#### [USING THE INFORMATION]
1/ According to the memfaultd release notes, how much does the default Rust TLS library add to the memfaultd binary?
2/ Retype the memfaultd release notes from "We dropped, or" up to and including "continue using OpenSSL.".

#### [SELECTED TEXT]
§ §

We dropped, or made optional, a number of dependencies. Memfault for Linux will be easier to integrate and run on a wider variety of configuration.

Changed

  • memfaultd does not require systemd anymore. On Yocto, the systemd feature will be activated automatically if your distribution includes systemd. When systemd is not used, memfaultd will not be able to detect "user triggered" shutdown or reboot. You should use the last_reboot_reason file API to notify memfaultd before doing a normal shutdown.
  • memfaultd will now default to using a Rust TLS library in place of OpenSSL. This adds about 800kB to the memfaultd binary. If you do have OpenSSL on your system and prefer to use it, you can set the openssl-tls option (in your PACKAGECONFIG for the memfaultd recipe) to continue using OpenSSL.
  • memfaultd now supports an upload_interval set to 0. When upload_interval is 0, memfaultd will never try to upload data on its own. Data will be written to disk and deleted when the size or inode limits are exceeded. You can still call memfaultctl sync (or send the SIGUSR1 signal) to force an immediate upload.

Removed

  • Cleaned up some of the upload code to remove some dead paths and gain a bit of code size.

Fixed

  • Fluent Bit changed their output format in version 2.1. This version of memfaultd supports both the old and new format.

1.5.0 - 2023-07-18

This release introduces fleet-sampling to the Linux SDK. It also uniformizes all data transfers to use the MAR (Memfault Archive) format, including heartbeats messages which were previously uploaded directly by collectd to the cloud. memfaultd now exposes a local http endpoint to receive metrics and will upload them as MAR files.

Finally it mostly wraps up our transition to Rust. C is only used to parse coredumps (the last piece we will eventually rewrite) and in a few rare places where using Rust is not practical or not possible (calling libsystemd, using libconfig, and triggering a segfault).

Upgrading tldr

This release includes a number of changes that will require changes in your integration.

Specifically:

  • collectd now uses a static configuration file (it's not generated by memfaultd at run-time). You will need to change your collectd.conf file. See the metrics guide for more details.
  • Build-time and run-time configuration references to plugins have all been dropped. Refer to the release notes below for more details.

Added

  • memfaultctl enable-dev-mode now prints a link to the Memfault dashboard where the user can remove server-side limits for this device.
  • Memfault SDK for Linux now supports fleet sampling: you can configure on the server which devices are sending coredumps, logs and metrics. Read our Fleet Sampling documentation for more information.
  • memfaultd now exposes a HTTP server to receive data from collectd. Metrics can be sent at any frequency and memfaultd will aggregate them and upload them on the heartbeat interval (by default, every 60 minutes). Metrics are stored and uploaded using MAR entries.
  • The configuration variable heartbeat_interval_seconds controls the aggregation frequency of metrics.

§ §

#### [INPUT DATA]
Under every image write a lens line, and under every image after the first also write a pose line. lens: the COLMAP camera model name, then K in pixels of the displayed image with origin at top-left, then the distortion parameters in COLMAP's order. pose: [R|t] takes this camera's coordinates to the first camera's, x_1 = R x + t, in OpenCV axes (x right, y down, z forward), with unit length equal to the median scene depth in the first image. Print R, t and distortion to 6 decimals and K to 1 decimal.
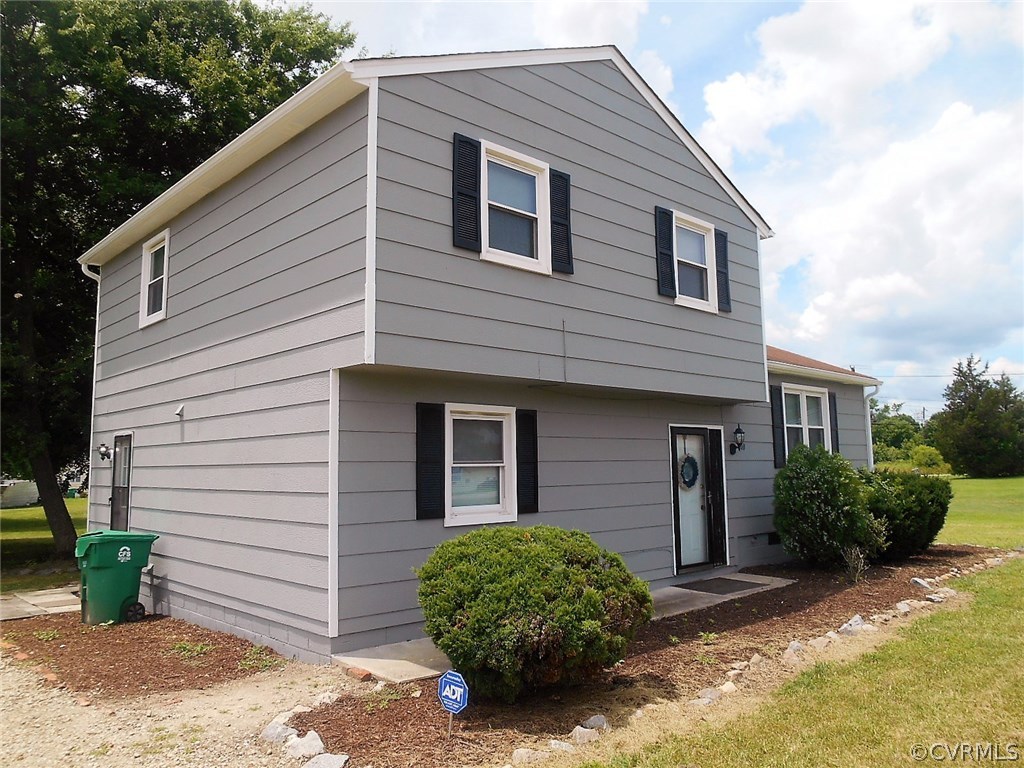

§ §

#### [EXERCISE RESPONSES]
1/ About 800kB.

2/
We dropped, or made optional, a number of dependencies. Memfault for Linux will be easier to integrate and run on a wider variety of configuration.

Changed

  • memfaultd does not require systemd anymore. On Yocto, the systemd feature will be activated automatically if your distribution includes systemd. When systemd is not used, memfaultd will not be able to detect "user triggered" shutdown or reboot. You should use the last_reboot_reason file API to notify memfaultd before doing a normal shutdown.
  • memfaultd will now default to using a Rust TLS library in place of OpenSSL. This adds about 800kB to the memfaultd binary. If you do have OpenSSL on your system and prefer to use it, you can set the openssl-tls option (in your PACKAGECONFIG for the memfaultd recipe) to continue using OpenSSL.